_Task instructions_
Copy every item below word for word.

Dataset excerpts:
——
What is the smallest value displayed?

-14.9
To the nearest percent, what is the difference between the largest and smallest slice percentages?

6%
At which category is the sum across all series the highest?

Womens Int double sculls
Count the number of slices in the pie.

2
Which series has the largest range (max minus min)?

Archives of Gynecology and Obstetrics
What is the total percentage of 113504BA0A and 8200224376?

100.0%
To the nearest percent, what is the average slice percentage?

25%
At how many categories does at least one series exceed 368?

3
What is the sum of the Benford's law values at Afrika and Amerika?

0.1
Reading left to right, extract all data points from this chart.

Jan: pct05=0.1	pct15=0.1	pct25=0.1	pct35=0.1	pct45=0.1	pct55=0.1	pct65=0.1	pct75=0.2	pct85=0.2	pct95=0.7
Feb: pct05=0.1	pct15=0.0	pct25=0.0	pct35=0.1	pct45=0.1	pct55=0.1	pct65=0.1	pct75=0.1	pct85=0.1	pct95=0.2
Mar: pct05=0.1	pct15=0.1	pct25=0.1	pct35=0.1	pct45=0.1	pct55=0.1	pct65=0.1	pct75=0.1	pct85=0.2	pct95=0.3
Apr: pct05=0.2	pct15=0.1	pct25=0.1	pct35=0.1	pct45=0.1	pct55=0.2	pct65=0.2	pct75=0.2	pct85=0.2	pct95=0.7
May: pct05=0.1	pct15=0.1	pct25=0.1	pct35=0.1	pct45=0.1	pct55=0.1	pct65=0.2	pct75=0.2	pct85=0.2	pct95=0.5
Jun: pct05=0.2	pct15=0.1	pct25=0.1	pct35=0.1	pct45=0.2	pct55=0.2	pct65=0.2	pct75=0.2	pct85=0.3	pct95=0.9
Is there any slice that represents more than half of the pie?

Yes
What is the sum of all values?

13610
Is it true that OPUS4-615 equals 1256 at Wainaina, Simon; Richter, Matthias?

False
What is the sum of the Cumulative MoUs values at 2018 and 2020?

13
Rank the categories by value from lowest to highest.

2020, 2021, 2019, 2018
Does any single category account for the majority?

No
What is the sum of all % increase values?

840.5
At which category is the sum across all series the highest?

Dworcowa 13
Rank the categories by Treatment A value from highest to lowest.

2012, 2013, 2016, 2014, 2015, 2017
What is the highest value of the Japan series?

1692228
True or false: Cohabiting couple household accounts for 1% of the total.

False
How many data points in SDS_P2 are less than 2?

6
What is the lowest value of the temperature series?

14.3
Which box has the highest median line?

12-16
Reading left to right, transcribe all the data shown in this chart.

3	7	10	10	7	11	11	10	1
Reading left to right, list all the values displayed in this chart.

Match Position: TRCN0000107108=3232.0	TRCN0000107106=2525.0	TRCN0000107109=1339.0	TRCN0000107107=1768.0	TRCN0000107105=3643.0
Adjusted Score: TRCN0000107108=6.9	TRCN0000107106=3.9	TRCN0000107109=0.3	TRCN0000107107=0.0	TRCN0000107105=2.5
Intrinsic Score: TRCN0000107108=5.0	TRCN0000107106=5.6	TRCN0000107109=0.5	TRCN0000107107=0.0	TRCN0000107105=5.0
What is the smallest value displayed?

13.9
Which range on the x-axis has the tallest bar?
——
_Task answer_
What is the smallest value displayed?

-14.9
To the nearest percent, what is the difference between the largest and smallest slice percentages?

6%
At which category is the sum across all series the highest?

Womens Int double sculls
Count the number of slices in the pie.

2
Which series has the largest range (max minus min)?

Archives of Gynecology and Obstetrics
What is the total percentage of 113504BA0A and 8200224376?

100.0%
To the nearest percent, what is the average slice percentage?

25%
At how many categories does at least one series exceed 368?

3
What is the sum of the Benford's law values at Afrika and Amerika?

0.1
Reading left to right, extract all data points from this chart.

Jan: pct05=0.1	pct15=0.1	pct25=0.1	pct35=0.1	pct45=0.1	pct55=0.1	pct65=0.1	pct75=0.2	pct85=0.2	pct95=0.7
Feb: pct05=0.1	pct15=0.0	pct25=0.0	pct35=0.1	pct45=0.1	pct55=0.1	pct65=0.1	pct75=0.1	pct85=0.1	pct95=0.2
Mar: pct05=0.1	pct15=0.1	pct25=0.1	pct35=0.1	pct45=0.1	pct55=0.1	pct65=0.1	pct75=0.1	pct85=0.2	pct95=0.3
Apr: pct05=0.2	pct15=0.1	pct25=0.1	pct35=0.1	pct45=0.1	pct55=0.2	pct65=0.2	pct75=0.2	pct85=0.2	pct95=0.7
May: pct05=0.1	pct15=0.1	pct25=0.1	pct35=0.1	pct45=0.1	pct55=0.1	pct65=0.2	pct75=0.2	pct85=0.2	pct95=0.5
Jun: pct05=0.2	pct15=0.1	pct25=0.1	pct35=0.1	pct45=0.2	pct55=0.2	pct65=0.2	pct75=0.2	pct85=0.3	pct95=0.9
Is there any slice that represents more than half of the pie?

Yes
What is the sum of all values?

13610
Is it true that OPUS4-615 equals 1256 at Wainaina, Simon; Richter, Matthias?

False
What is the sum of the Cumulative MoUs values at 2018 and 2020?

13
Rank the categories by value from lowest to highest.

2020, 2021, 2019, 2018
Does any single category account for the majority?

No
What is the sum of all % increase values?

840.5
At which category is the sum across all series the highest?

Dworcowa 13
Rank the categories by Treatment A value from highest to lowest.

2012, 2013, 2016, 2014, 2015, 2017
What is the highest value of the Japan series?

1692228
True or false: Cohabiting couple household accounts for 1% of the total.

False
How many data points in SDS_P2 are less than 2?

6
What is the lowest value of the temperature series?

14.3
Which box has the highest median line?

12-16
Reading left to right, transcribe all the data shown in this chart.

3	7	10	10	7	11	11	10	1
Reading left to right, list all the values displayed in this chart.

Match Position: TRCN0000107108=3232.0	TRCN0000107106=2525.0	TRCN0000107109=1339.0	TRCN0000107107=1768.0	TRCN0000107105=3643.0
Adjusted Score: TRCN0000107108=6.9	TRCN0000107106=3.9	TRCN0000107109=0.3	TRCN0000107107=0.0	TRCN0000107105=2.5
Intrinsic Score: TRCN0000107108=5.0	TRCN0000107106=5.6	TRCN0000107109=0.5	TRCN0000107107=0.0	TRCN0000107105=5.0
What is the smallest value displayed?

13.9
Which range on the x-axis has the tallest bar?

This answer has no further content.